Can't static array elements where the index is known at compile time be treated just like regular stack variables? GDC seems to treat them as such. D Source code below. I'd expect these two implementations to compile to the exact same ASM. In GDC, the main loops do, though the pre-loop setup stuff does compile differently for reasons I don't understand. int sum1(const int[] arr) { auto end = arr.ptr + arr.length - 3; int[4] sums; for(auto cur = arr.ptr; cur < end; cur += 4) { sums[0] += cur[0]; sums[1] += cur[1]; sums[2] += cur[2]; sums[3] += cur[3]; } return sums[0] + sums[1] + sums[2] + sums[3]; } int sum2(const int[] arr) { auto end = arr.ptr + arr.length - 3; int sum0 = 0, sum1 = 0, sum2 = 0, sum3 = 0; for(auto cur = arr.ptr; cur < end; cur += 4) { sum0 += cur[0]; sum1 += cur[1]; sum2 += cur[2]; sum3 += cur[3]; } return sum0 + sum1 + sum2 + sum3; } ASM: _D5test34sum1FxAiZi: push RBP mov RBP,RSP sub RSP,020h push RBX lea RAX,-020h[RBP] xor RCX,RCX mov [RAX],RCX mov 8[RAX],RCX mov R8,RSI mov RDX,RSI mov R9,RDI lea R9,0FFFFFFF4h[R9*4][RDX] cmp RDX,R9 jae L51 L2D: mov EBX,[R8] add -020h[RBP],EBX mov ESI,4[R8] add -01Ch[RBP],ESI mov EAX,8[R8] add -018h[RBP],EAX mov ECX,0Ch[R8] add -014h[RBP],ECX add R8,010h cmp R8,R9 jb L2D L51: mov EAX,-020h[RBP] add EAX,-01Ch[RBP] add EAX,-018h[RBP] add EAX,-014h[RBP] pop RBX mov RSP,RBP pop RBP ret nop _D5test34sum2FxAiZi: push RBP mov RBP,RSP sub RSP,010h push RBX push R12 push R13 xor R9D,R9D xor R11D,R11D xor EBX,EBX xor R12D,R12D mov R8,RSI mov RAX,RSI mov R13,RDI lea R13,0FFFFFFF4h[R13*4][RAX] cmp RAX,R13 jae L46 L2E: add R9D,[R8] add R11D,4[R8] add EBX,8[R8] add R12D,0Ch[R8] add R8,010h cmp R8,R13 jb L2E L46: lea EAX,[R11][R9] add EAX,EBX add EAX,R12D pop R13 pop R12 pop RBX mov RSP,RBP pop RBP ret
The optimizer currently does not enregister variables that don't fit into registers. It could be enhanced to do it.

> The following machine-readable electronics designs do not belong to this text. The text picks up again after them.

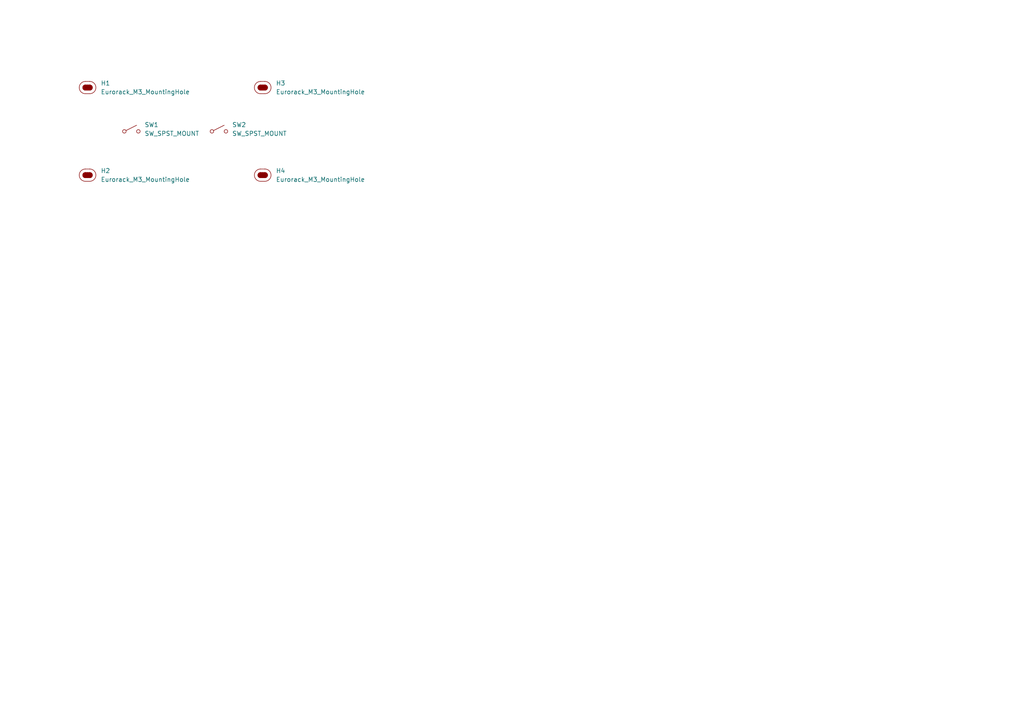
<source format=kicad_sch>
(kicad_sch
	(version 20250114)
	(generator "eeschema")
	(generator_version "9.0")
	(uuid "abd7bea6-9ca3-433d-bc82-f9fc5cc98d7e")
	(paper "A4")
	
	(symbol
		(lib_id "EXC:Eurorack_M3_MountingHole")
		(at 76.2 50.8 0)
		(unit 1)
		(exclude_from_sim no)
		(in_bom yes)
		(on_board yes)
		(dnp no)
		(fields_autoplaced yes)
		(uuid "386f11f4-9563-4b0b-805b-5bac0664a7bf")
		(property "Reference" "H4"
			(at 80.01 49.5299 0)
			(effects
				(font
					(size 1.27 1.27)
				)
				(justify left)
			)
		)
		(property "Value" "Eurorack_M3_MountingHole"
			(at 80.01 52.0699 0)
			(effects
				(font
					(size 1.27 1.27)
				)
				(justify left)
			)
		)
		(property "Footprint" "EXC:MountingHole_3.2mm_M3"
			(at 76.2 56.388 0)
			(effects
				(font
					(size 1.27 1.27)
				)
				(hide yes)
			)
		)
		(property "Datasheet" "~"
			(at 76.2 50.8 0)
			(effects
				(font
					(size 1.27 1.27)
				)
				(hide yes)
			)
		)
		(property "Description" "Mounting Hole without connection"
			(at 76.2 54.102 0)
			(effects
				(font
					(size 1.27 1.27)
				)
				(hide yes)
			)
		)
		(instances
			(project "CherrySwitches_1U9HP2x1Av2"
				(path "/abd7bea6-9ca3-433d-bc82-f9fc5cc98d7e"
					(reference "H4")
					(unit 1)
				)
			)
		)
	)
	(symbol
		(lib_id "EXC:SW_SPST-Cherry_Panel_Mount")
		(at 38.1 38.1 0)
		(unit 1)
		(exclude_from_sim no)
		(in_bom yes)
		(on_board yes)
		(dnp no)
		(fields_autoplaced yes)
		(uuid "6caf7b64-26d7-4ed9-b7f6-5ad6447ca79a")
		(property "Reference" "SW1"
			(at 41.91 36.1949 0)
			(effects
				(font
					(size 1.27 1.27)
				)
				(justify left)
			)
		)
		(property "Value" "SW_SPST_MOUNT"
			(at 41.91 38.7349 0)
			(effects
				(font
					(size 1.27 1.27)
				)
				(justify left)
			)
		)
		(property "Footprint" "EXC:SW_Cherry_MX_1.00u_Mount"
			(at 27.94 42.926 0)
			(effects
				(font
					(size 0.508 0.508)
				)
				(justify left)
				(hide yes)
			)
		)
		(property "Datasheet" "https://hirosarts.com/blog/keycap-dimensions-guide-for-beginners/"
			(at 27.94 44.958 0)
			(effects
				(font
					(size 0.508 0.508)
				)
				(justify left)
				(hide yes)
			)
		)
		(property "Description" "Single Pole Single Throw (SPST) panel-mount switch"
			(at 27.94 41.656 0)
			(effects
				(font
					(size 0.508 0.508)
				)
				(justify left)
				(hide yes)
			)
		)
		(property "Source" "https://www.adafruit.com/product/4954"
			(at 27.94 43.942 0)
			(effects
				(font
					(size 0.508 0.508)
				)
				(justify left)
				(hide yes)
			)
		)
		(instances
			(project ""
				(path "/abd7bea6-9ca3-433d-bc82-f9fc5cc98d7e"
					(reference "SW1")
					(unit 1)
				)
			)
		)
	)
	(symbol
		(lib_id "EXC:Eurorack_M3_MountingHole")
		(at 76.2 25.4 0)
		(unit 1)
		(exclude_from_sim no)
		(in_bom yes)
		(on_board yes)
		(dnp no)
		(fields_autoplaced yes)
		(uuid "7be270b0-cc86-4c66-80db-321b259d88ab")
		(property "Reference" "H3"
			(at 80.01 24.1299 0)
			(effects
				(font
					(size 1.27 1.27)
				)
				(justify left)
			)
		)
		(property "Value" "Eurorack_M3_MountingHole"
			(at 80.01 26.6699 0)
			(effects
				(font
					(size 1.27 1.27)
				)
				(justify left)
			)
		)
		(property "Footprint" "EXC:MountingHole_3.2mm_M3"
			(at 76.2 30.988 0)
			(effects
				(font
					(size 1.27 1.27)
				)
				(hide yes)
			)
		)
		(property "Datasheet" "~"
			(at 76.2 25.4 0)
			(effects
				(font
					(size 1.27 1.27)
				)
				(hide yes)
			)
		)
		(property "Description" "Mounting Hole without connection"
			(at 76.2 28.702 0)
			(effects
				(font
					(size 1.27 1.27)
				)
				(hide yes)
			)
		)
		(instances
			(project "CherrySwitches_1U9HP2x1Av2"
				(path "/abd7bea6-9ca3-433d-bc82-f9fc5cc98d7e"
					(reference "H3")
					(unit 1)
				)
			)
		)
	)
	(symbol
		(lib_id "EXC:SW_SPST-Cherry_Panel_Mount")
		(at 63.5 38.1 0)
		(unit 1)
		(exclude_from_sim no)
		(in_bom yes)
		(on_board yes)
		(dnp no)
		(fields_autoplaced yes)
		(uuid "906c9ece-9782-4b5e-9bf3-b056b7e14296")
		(property "Reference" "SW2"
			(at 67.31 36.1949 0)
			(effects
				(font
					(size 1.27 1.27)
				)
				(justify left)
			)
		)
		(property "Value" "SW_SPST_MOUNT"
			(at 67.31 38.7349 0)
			(effects
				(font
					(size 1.27 1.27)
				)
				(justify left)
			)
		)
		(property "Footprint" "EXC:SW_Cherry_MX_1.00u_Mount"
			(at 53.34 42.926 0)
			(effects
				(font
					(size 0.508 0.508)
				)
				(justify left)
				(hide yes)
			)
		)
		(property "Datasheet" "https://hirosarts.com/blog/keycap-dimensions-guide-for-beginners/"
			(at 53.34 44.958 0)
			(effects
				(font
					(size 0.508 0.508)
				)
				(justify left)
				(hide yes)
			)
		)
		(property "Description" "Single Pole Single Throw (SPST) panel-mount switch"
			(at 53.34 41.656 0)
			(effects
				(font
					(size 0.508 0.508)
				)
				(justify left)
				(hide yes)
			)
		)
		(property "Source" "https://www.adafruit.com/product/4954"
			(at 53.34 43.942 0)
			(effects
				(font
					(size 0.508 0.508)
				)
				(justify left)
				(hide yes)
			)
		)
		(instances
			(project "CherrySwitches_1U9HP2x1Av2"
				(path "/abd7bea6-9ca3-433d-bc82-f9fc5cc98d7e"
					(reference "SW2")
					(unit 1)
				)
			)
		)
	)
	(symbol
		(lib_id "EXC:Eurorack_M3_MountingHole")
		(at 25.4 50.8 0)
		(unit 1)
		(exclude_from_sim no)
		(in_bom yes)
		(on_board yes)
		(dnp no)
		(fields_autoplaced yes)
		(uuid "c722d0da-1182-493d-a434-4ac3763a37e3")
		(property "Reference" "H2"
			(at 29.21 49.5299 0)
			(effects
				(font
					(size 1.27 1.27)
				)
				(justify left)
			)
		)
		(property "Value" "Eurorack_M3_MountingHole"
			(at 29.21 52.0699 0)
			(effects
				(font
					(size 1.27 1.27)
				)
				(justify left)
			)
		)
		(property "Footprint" "EXC:MountingHole_3.2mm_M3"
			(at 25.4 56.388 0)
			(effects
				(font
					(size 1.27 1.27)
				)
				(hide yes)
			)
		)
		(property "Datasheet" "~"
			(at 25.4 50.8 0)
			(effects
				(font
					(size 1.27 1.27)
				)
				(hide yes)
			)
		)
		(property "Description" "Mounting Hole without connection"
			(at 25.4 54.102 0)
			(effects
				(font
					(size 1.27 1.27)
				)
				(hide yes)
			)
		)
		(instances
			(project "CherrySwitches_1U9HP2x1Av2"
				(path "/abd7bea6-9ca3-433d-bc82-f9fc5cc98d7e"
					(reference "H2")
					(unit 1)
				)
			)
		)
	)
	(symbol
		(lib_id "EXC:Eurorack_M3_MountingHole")
		(at 25.4 25.4 0)
		(unit 1)
		(exclude_from_sim no)
		(in_bom yes)
		(on_board yes)
		(dnp no)
		(fields_autoplaced yes)
		(uuid "e57fffbc-b77e-4de5-a816-f9bcd6da5dda")
		(property "Reference" "H1"
			(at 29.21 24.1299 0)
			(effects
				(font
					(size 1.27 1.27)
				)
				(justify left)
			)
		)
		(property "Value" "Eurorack_M3_MountingHole"
			(at 29.21 26.6699 0)
			(effects
				(font
					(size 1.27 1.27)
				)
				(justify left)
			)
		)
		(property "Footprint" "EXC:MountingHole_3.2mm_M3"
			(at 25.4 30.988 0)
			(effects
				(font
					(size 1.27 1.27)
				)
				(hide yes)
			)
		)
		(property "Datasheet" "~"
			(at 25.4 25.4 0)
			(effects
				(font
					(size 1.27 1.27)
				)
				(hide yes)
			)
		)
		(property "Description" "Mounting Hole without connection"
			(at 25.4 28.702 0)
			(effects
				(font
					(size 1.27 1.27)
				)
				(hide yes)
			)
		)
		(instances
			(project ""
				(path "/abd7bea6-9ca3-433d-bc82-f9fc5cc98d7e"
					(reference "H1")
					(unit 1)
				)
			)
		)
	)
	(sheet_instances
		(path "/"
			(page "1")
		)
	)
	(embedded_fonts no)
)

</source>
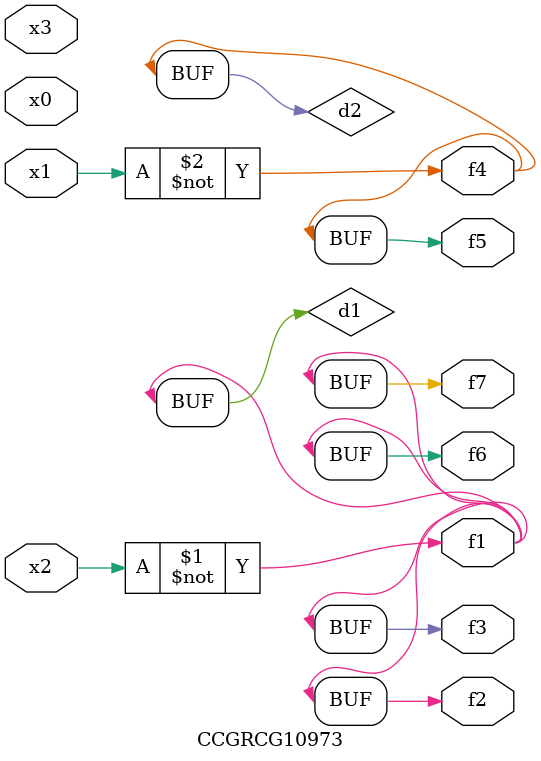
<source format=v>
module CCGRCG10973(
	input x0, x1, x2, x3,
	output f1, f2, f3, f4, f5, f6, f7
);

	wire d1, d2;

	xnor (d1, x2);
	not (d2, x1);
	assign f1 = d1;
	assign f2 = d1;
	assign f3 = d1;
	assign f4 = d2;
	assign f5 = d2;
	assign f6 = d1;
	assign f7 = d1;
endmodule

</source>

(In reply to comment #1) > The optimizer currently does not enregister variables that don't fit into > registers. It could be enhanced to do it. ints definitely fit into registers.
(In reply to comment #2) > ints definitely fit into registers. sums is one variable, not 4.
(In reply to comment #0) > In GDC, the main loops do, though the pre-loop setup stuff > does compile differently for reasons I don't understand. ldc2 compiles them to the same asm (-release -profile-verifier-noassert -O5 -output-s): __D4test4sum1FxAiZi: pushl %ebx pushl %edi pushl %esi movl 16(%esp), %eax movl 20(%esp), %esi leal -12(%esi,%eax,4), %ebx xorl %ecx, %ecx xorl %edx, %edx xorl %edi, %edi xorl %eax, %eax jmp LBB0_2 .align 16, 0x90 LBB0_1: addl 12(%esi), %eax addl 8(%esi), %edi addl 4(%esi), %edx addl (%esi), %ecx addl $16, %esi LBB0_2: cmpl %ebx, %esi jb LBB0_1 addl %edi, %eax addl %edx, %eax addl %ecx, %eax popl %esi popl %edi popl %ebx ret $8 __D4test4sum2FxAiZi: pushl %ebx pushl %edi pushl %esi movl 16(%esp), %eax movl 20(%esp), %esi leal -12(%esi,%eax,4), %ebx xorl %ecx, %ecx xorl %edx, %edx xorl %edi, %edi xorl %eax, %eax jmp LBB1_2 .align 16, 0x90 LBB1_1: addl 12(%esi), %ecx addl 8(%esi), %edx addl 4(%esi), %edi addl (%esi), %eax addl $16, %esi LBB1_2: cmpl %ebx, %esi jb LBB1_1 addl %edi, %eax addl %edx, %eax addl %ecx, %eax popl %esi popl %edi popl %ebx ret $8
FWIW, after https://github.com/dlang/dmd/pull/6176 (2.073.0) the generated assembly code changed, however a simple benchmark shows that performance did not noticeably change.